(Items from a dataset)
>>>>>

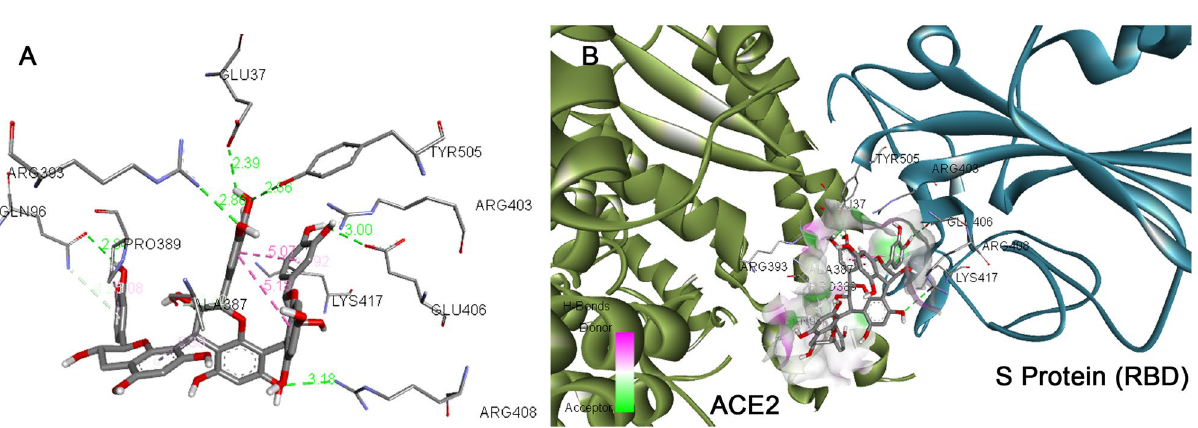
Figure 6. Docked pose of catechin in the interface of RBD/ACE2-complex. ( A ) Participating amino acids in the interaction of catechin and RBD/ACE2-complex, ( B ) Several bonds involved in the interaction between catechin and RBD/ACE2-complex. This figure was produced using Discovery Studio Visualizer (http://accel rys.com/ produ cts/colla borat ive-scien ce/biovi a-disco very-studi o/visua lizat ion-downl oad.php).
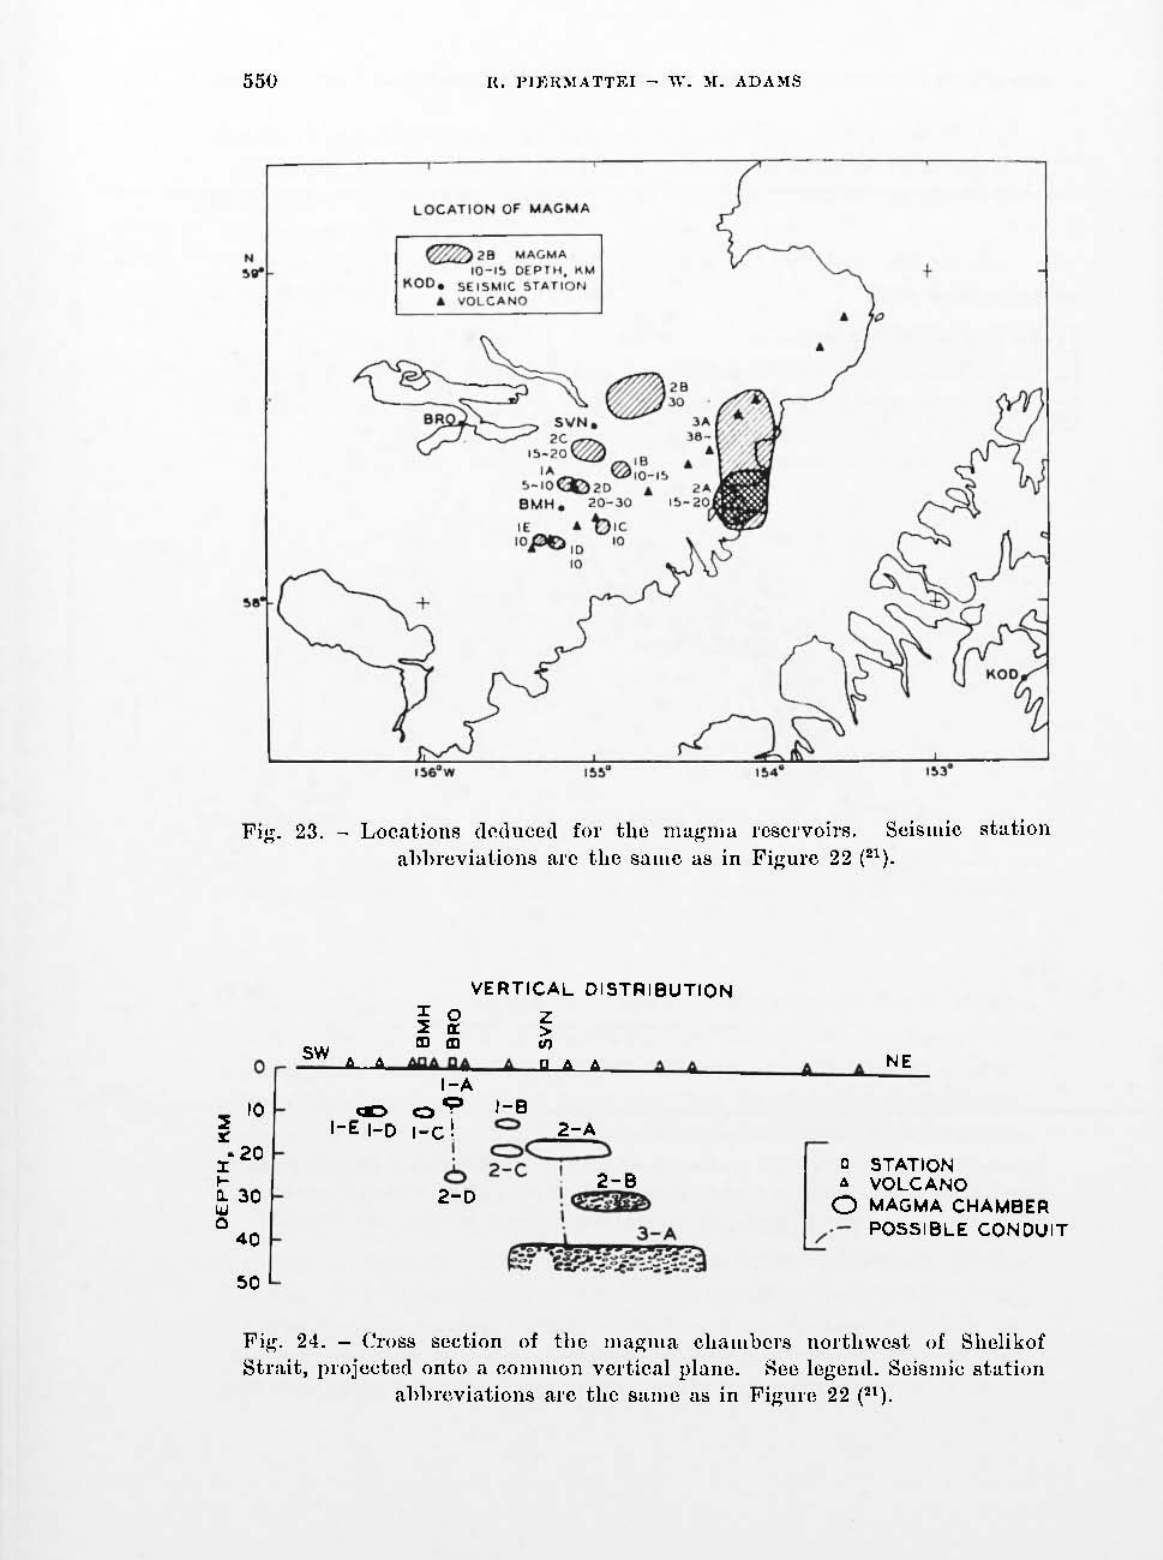
Fig-. 24. - Cross scction (lf thc mugma chulllbcrs lIol'thwcst of Shelikof Stmit, Jll'Ojcded onto a COllllllon vCl'tical plune. Ree legclllL. Seismic statioll ahhnwiations are thc same as in Figure 22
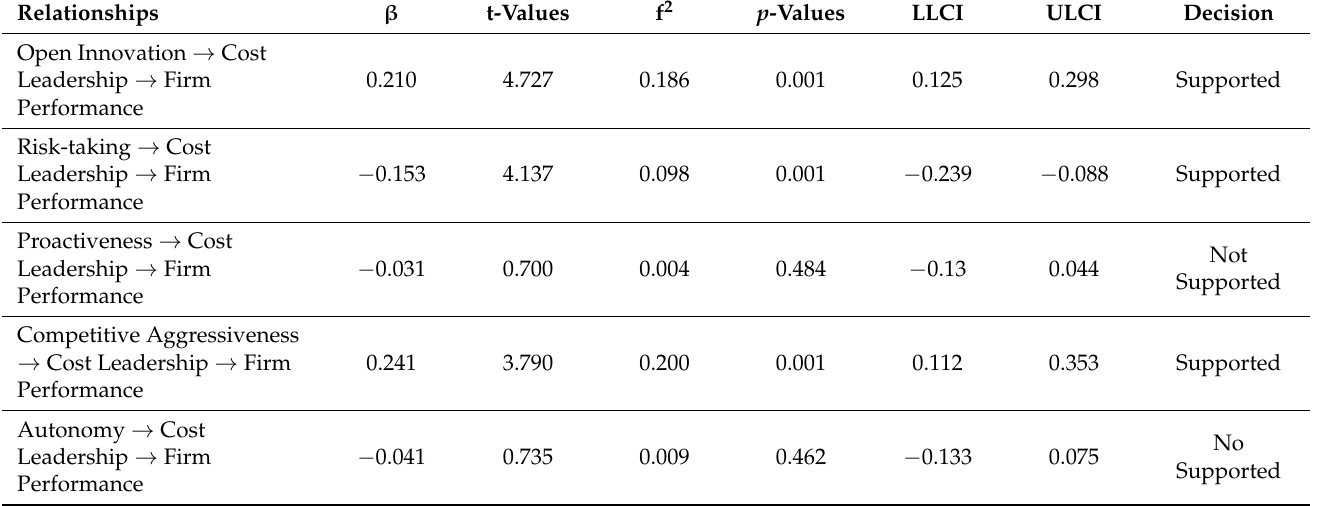
Table 7. Mediation analysis.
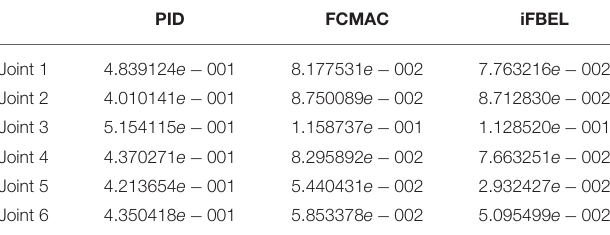
TABLE 6 | The accumulated RMSE value of each joint of the biped robot at ρ 2 =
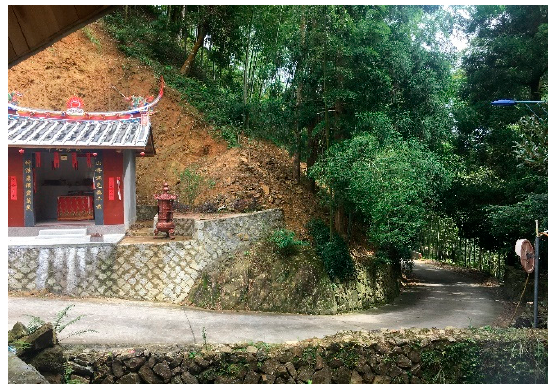
Figure 5. Temple of the earth god in Kengtou Village.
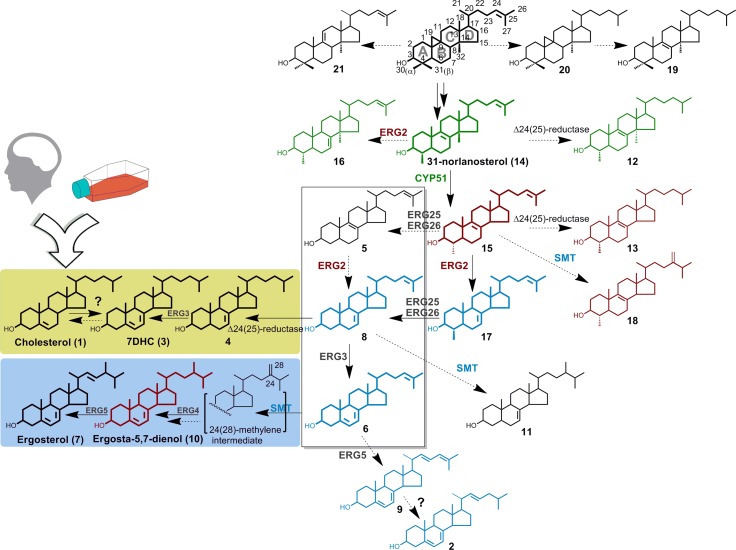
Sterol metabolic network in N. fowleri.The pathway is reconstituted based on the metabolites observed in the untreated N. fowleri (shown in bold) and treated with the CYP51 (shown in green), SMT (in blue) and ERG2 (in dark red) inhibitors. Metabolites not observed in the wild-type N. fowleri are depicted in thin lines. The cholesterol arm of the pathway is highlighted by the yellow-green background, the ergosterol arm is highlighted by the blue background. Enclosed in frame are potential SMT substrates. Enzymes interrogated in these studies are labeled in colors corresponding to the accumulating metabolites. Numbering of atoms in sterol molecule is adapted from Nes and Venkatramesh, 1994.[41] Sterol labelling is as in Table 1. ERG enzyme nomenclature is according to the convention for S. cerevisiae.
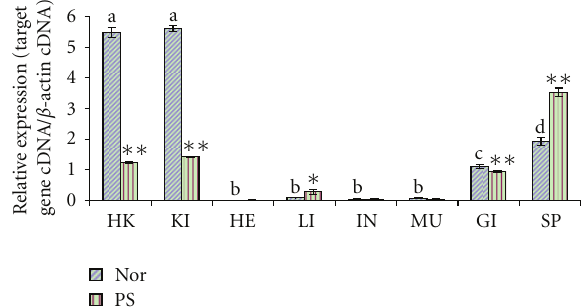
Figure 3: Quantitative analyses of the expression profiles CXCR4 gene in di ff erent tissues: head kidney (HK), kidney (KI), heart (HE), liver (LI), intestine (IN), muscle (MU), gill (GI) and, spleen (SP). Tissues were harvested from the PS-injected (PS) and noninjected (Nor) turbot. The expression level was analyzed by one-way ANOVA followed by Duncan’s test. Groups marked with the same letters are not statistically di ff erent. ∗ p < . 05; ∗∗ p < . 001 as compared to the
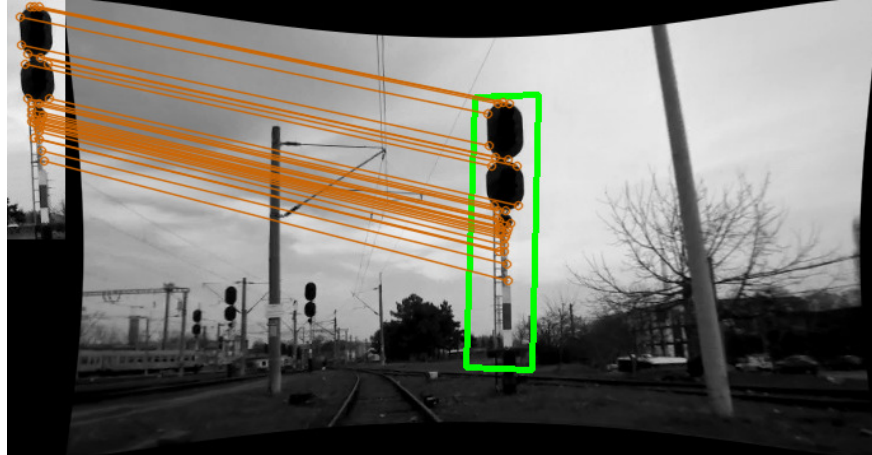
Figure 3. Target detection. Matching result with the reference and scene image.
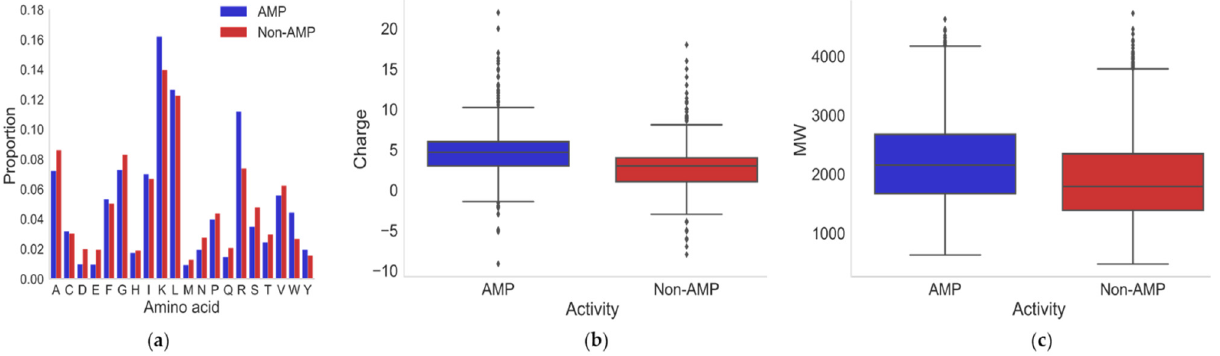
Figure 3. Comparison of amino acid composition ( a ), global net charge ( b ), and molecular weight ( c ) between AMPs and Non-AMPs.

<<<<<

What you need to do:
Leaving the pictures out, transcribe the entries above exactly as written.

Response to this exercise:
Figure 6. Docked pose of catechin in the interface of RBD/ACE2-complex. ( A ) Participating amino acids in the interaction of catechin and RBD/ACE2-complex, ( B ) Several bonds involved in the interaction between catechin and RBD/ACE2-complex. This figure was produced using Discovery Studio Visualizer (http://accel rys.com/ produ cts/colla borat ive-scien ce/biovi a-disco very-studi o/visua lizat ion-downl oad.php).
Fig-. 24. - Cross scction (lf thc mugma chulllbcrs lIol'thwcst of Shelikof Stmit, Jll'Ojcded onto a COllllllon vCl'tical plune. Ree legclllL. Seismic statioll ahhnwiations are thc same as in Figure 22
Table 7. Mediation analysis.
TABLE 6 | The accumulated RMSE value of each joint of the biped robot at ρ 2 =
Figure 5. Temple of the earth god in Kengtou Village.
Sterol metabolic network in N. fowleri.The pathway is reconstituted based on the metabolites observed in the untreated N. fowleri (shown in bold) and treated with the CYP51 (shown in green), SMT (in blue) and ERG2 (in dark red) inhibitors. Metabolites not observed in the wild-type N. fowleri are depicted in thin lines. The cholesterol arm of the pathway is highlighted by the yellow-green background, the ergosterol arm is highlighted by the blue background. Enclosed in frame are potential SMT substrates. Enzymes interrogated in these studies are labeled in colors corresponding to the accumulating metabolites. Numbering of atoms in sterol molecule is adapted from Nes and Venkatramesh, 1994.[41] Sterol labelling is as in Table 1. ERG enzyme nomenclature is according to the convention for S. cerevisiae.
Figure 3: Quantitative analyses of the expression profiles CXCR4 gene in di ff erent tissues: head kidney (HK), kidney (KI), heart (HE), liver (LI), intestine (IN), muscle (MU), gill (GI) and, spleen (SP). Tissues were harvested from the PS-injected (PS) and noninjected (Nor) turbot. The expression level was analyzed by one-way ANOVA followed by Duncan’s test. Groups marked with the same letters are not statistically di ff erent. ∗ p < . 05; ∗∗ p < . 001 as compared to the
Figure 3. Target detection. Matching result with the reference and scene image.
Figure 3. Comparison of amino acid composition ( a ), global net charge ( b ), and molecular weight ( c ) between AMPs and Non-AMPs.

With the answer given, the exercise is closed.